Aufgaben ::
• A. Stimmen die folgenden Aussagen mit dem Text über Antisemitismus überein? Antworten Sie jeweils mit Ja oder Nein und zitieren Sie die entscheidenden Worte wörtlich.
(i) Der Al-Quds-Tag wurde 1979 von Ayatollah Khomeini ausgerufen.
(ii) Laut Feuerherdt waren an dem Marsch in Berlin ausschließlich Islamisten beteiligt.
(iii) Feuerherdt hält es für ausreichend, die Gefahr zu benennen und zu warnen.
• B. Beantworten Sie anhand des Textes über Antisemitismus jede der folgenden Fragen kurz.
(i) Wer ist der Antisemitismusbeauftragte der Bundesregierung?
(ii) Von welcher Einrichtung kommt Alex Feuerherdt?
(iii) Wofür demonstrieren Islamisten am Al-Quds-Tag?
• C. Setzen Sie den Text über Antisemitismus nach seinem letzten Satz fort.

Textauszug ::

═══

Antisemitismus darf nicht den Alltag bestimmen - Juden sollen sich nicht verstecken müssen

05.06.19
AntifaschismusAntifaschismus, Saarland, News 

 

Von Aktion 3. Welt Saar

Antisemitismus kommt nicht nur von Neonazis, sondern auch von Islamisten und von Linken

„Mit seiner Warnung vor dem öffentlichen Tragen der Kippa hat der Antisemitismusbeauftragte der Bundesregierung, Felix Klein, kürzlich deutlich gemacht, in welchem Ausmaß Juden heute in Deutschland durch Antisemiten bedroht sind. Der jährliche Al-Quds-Marsch, der am Wochenende in Berlin wie in zahlreichen anderen Städten weltweit stattfand, zeigt, dass Antisemitismus nicht nur von Neonazis kommt, sondern zu einem erheblichen Teil von Islamisten ausgeht“, erklärt Alex Feuerherdt vom Kompetenzzentrum Islamismus der Aktion 3.Welt Saar e.V. .

Der Al-Quds-Tag wurde 1979 vom iranischen Revolutionsführer, Ayatollah Khomeini, ausgerufen. Seither demonstrieren an diesem Tag regelmäßig Islamisten für die Vernichtung Israels.

„Zu beobachten ist aber auch, wie die verschiedenen antisemitischen Lager zusammenfinden. So waren in Berlin außer Islamisten auch Neonazis und linke Antisemiten beteiligt“, stellt Feuerherdt fest. 

„Mit der längst überfälligen Benennung der Gefahr und mit Warnungen ist es aber nicht getan. Notwendig wäre, alles dafür zu tun, dass Juden sich sicher in der Öffentlichkeit bewegen können, auch wenn dies mit kostenintensiven Maßnahmen verbunden ist“, betont Feuerherdt.

═══

Übungsdaten ::

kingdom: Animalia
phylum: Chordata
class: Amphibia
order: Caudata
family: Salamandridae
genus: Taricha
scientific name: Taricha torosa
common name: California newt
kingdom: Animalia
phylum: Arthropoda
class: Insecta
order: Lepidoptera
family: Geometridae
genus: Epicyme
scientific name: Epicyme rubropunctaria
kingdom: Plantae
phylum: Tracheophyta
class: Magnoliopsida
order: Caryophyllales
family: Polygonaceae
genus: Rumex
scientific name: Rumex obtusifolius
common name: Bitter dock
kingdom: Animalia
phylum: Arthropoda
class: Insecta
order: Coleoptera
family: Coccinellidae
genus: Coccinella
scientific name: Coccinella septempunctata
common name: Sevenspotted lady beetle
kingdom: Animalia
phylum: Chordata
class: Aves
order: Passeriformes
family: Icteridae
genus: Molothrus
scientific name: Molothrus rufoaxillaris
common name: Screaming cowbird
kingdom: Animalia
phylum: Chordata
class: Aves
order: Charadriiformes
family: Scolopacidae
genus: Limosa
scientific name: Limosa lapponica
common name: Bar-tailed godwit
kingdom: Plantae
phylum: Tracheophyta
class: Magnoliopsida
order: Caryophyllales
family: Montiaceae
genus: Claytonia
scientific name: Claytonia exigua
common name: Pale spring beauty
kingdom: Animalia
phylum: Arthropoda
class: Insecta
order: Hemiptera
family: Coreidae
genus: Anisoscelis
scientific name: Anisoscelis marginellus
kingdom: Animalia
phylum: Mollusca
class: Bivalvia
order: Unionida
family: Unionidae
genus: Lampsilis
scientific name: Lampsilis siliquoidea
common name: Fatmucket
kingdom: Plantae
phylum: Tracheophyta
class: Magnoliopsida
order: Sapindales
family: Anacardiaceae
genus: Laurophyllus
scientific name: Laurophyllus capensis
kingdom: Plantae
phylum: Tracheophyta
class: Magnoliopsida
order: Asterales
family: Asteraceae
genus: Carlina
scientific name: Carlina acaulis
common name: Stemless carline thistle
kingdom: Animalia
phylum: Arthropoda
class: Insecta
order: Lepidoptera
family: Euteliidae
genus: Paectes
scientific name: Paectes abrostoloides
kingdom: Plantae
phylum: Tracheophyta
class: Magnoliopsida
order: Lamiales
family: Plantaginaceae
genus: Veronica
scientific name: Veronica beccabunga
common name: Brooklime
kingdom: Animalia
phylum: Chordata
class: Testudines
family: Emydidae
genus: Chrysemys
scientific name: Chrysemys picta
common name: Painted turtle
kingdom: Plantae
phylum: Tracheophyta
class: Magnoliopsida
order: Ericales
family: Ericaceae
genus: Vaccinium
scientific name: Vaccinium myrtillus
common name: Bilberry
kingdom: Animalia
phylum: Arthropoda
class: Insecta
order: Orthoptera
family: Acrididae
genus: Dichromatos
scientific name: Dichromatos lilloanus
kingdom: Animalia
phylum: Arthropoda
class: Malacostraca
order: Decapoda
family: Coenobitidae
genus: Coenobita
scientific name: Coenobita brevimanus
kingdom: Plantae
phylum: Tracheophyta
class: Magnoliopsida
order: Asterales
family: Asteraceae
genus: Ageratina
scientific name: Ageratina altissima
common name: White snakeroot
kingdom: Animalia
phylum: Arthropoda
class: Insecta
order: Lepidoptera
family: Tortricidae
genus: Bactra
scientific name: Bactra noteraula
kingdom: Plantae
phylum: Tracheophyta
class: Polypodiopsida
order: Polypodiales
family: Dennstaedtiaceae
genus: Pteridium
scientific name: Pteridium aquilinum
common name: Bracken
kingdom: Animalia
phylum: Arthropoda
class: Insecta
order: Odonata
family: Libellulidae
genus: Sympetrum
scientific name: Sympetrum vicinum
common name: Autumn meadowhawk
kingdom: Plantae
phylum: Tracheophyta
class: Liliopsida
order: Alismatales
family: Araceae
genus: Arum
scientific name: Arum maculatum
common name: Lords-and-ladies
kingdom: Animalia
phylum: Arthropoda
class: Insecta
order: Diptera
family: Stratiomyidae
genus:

═══

Lösungen ::
• A.
(i) Ja: „Der Al-Quds-Tag wurde 1979 vom iranischen Revolutionsführer, Ayatollah Khomeini, ausgerufen.“
(ii) Nein: „So waren in Berlin außer Islamisten auch Neonazis und linke Antisemiten beteiligt“
(iii) Nein: „Mit der längst überfälligen Benennung der Gefahr und mit Warnungen ist es aber nicht getan.“

• B.
(i) Felix Klein
(ii) Vom Kompetenzzentrum Islamismus der Aktion 3.Welt Saar e.V.
(iii) Für die Vernichtung Israels

• C.
„Antisemitismus gilt es auf allen Ebenen kompromisslos zu bekämpften: Juristisch, politisch, durch Aufklärungsarbeit und vor allem präventiv in der Arbeit mit Kindern und Jugendlichen.“ Dazu stelle die Aktion 3.Welt Saar e.V. Bildungsmaterialien wie das Lernplakat (A1, A0) "Juden und Radfahrer beherrschen die Welt. Wieso Radfahrer?" bereit, das es auch als A6 Broschüre gibt.

Im Zusammenhang mit Kleins Warnung werde immer wieder auf die polizeiliche Kriminalstatistik verwiesen, nach der 90 % aller antisemitischen Straftaten in Deutschland 2018 auf das Konto von Rechtsextremisten gegangen seien. „Dies ist in mehrfacher Hinsicht irreführend“, stellt Feuerherdt fest. „Erstens erfasst die Statistik keine Taten, die nicht angezeigt werden. Zweitens werden antisemitische Delikte mit ungeklärter Täterschaft oft automatisch dem rechtsextremen Spektrum zugeordnet. Schließlich berücksichtigt die Statistik nicht solche Vorfälle, die zwar antisemitisch, aber nicht strafbar sind.“ Die Erfahrungsberichte Betroffener und politische Ereignisse wie die Al-Quds-Demonstrationen legten nahe, dass der islamische Antisemitismus weitaus stärker ausgeprägt sei, als durch derartige Zahlen suggeriert werde.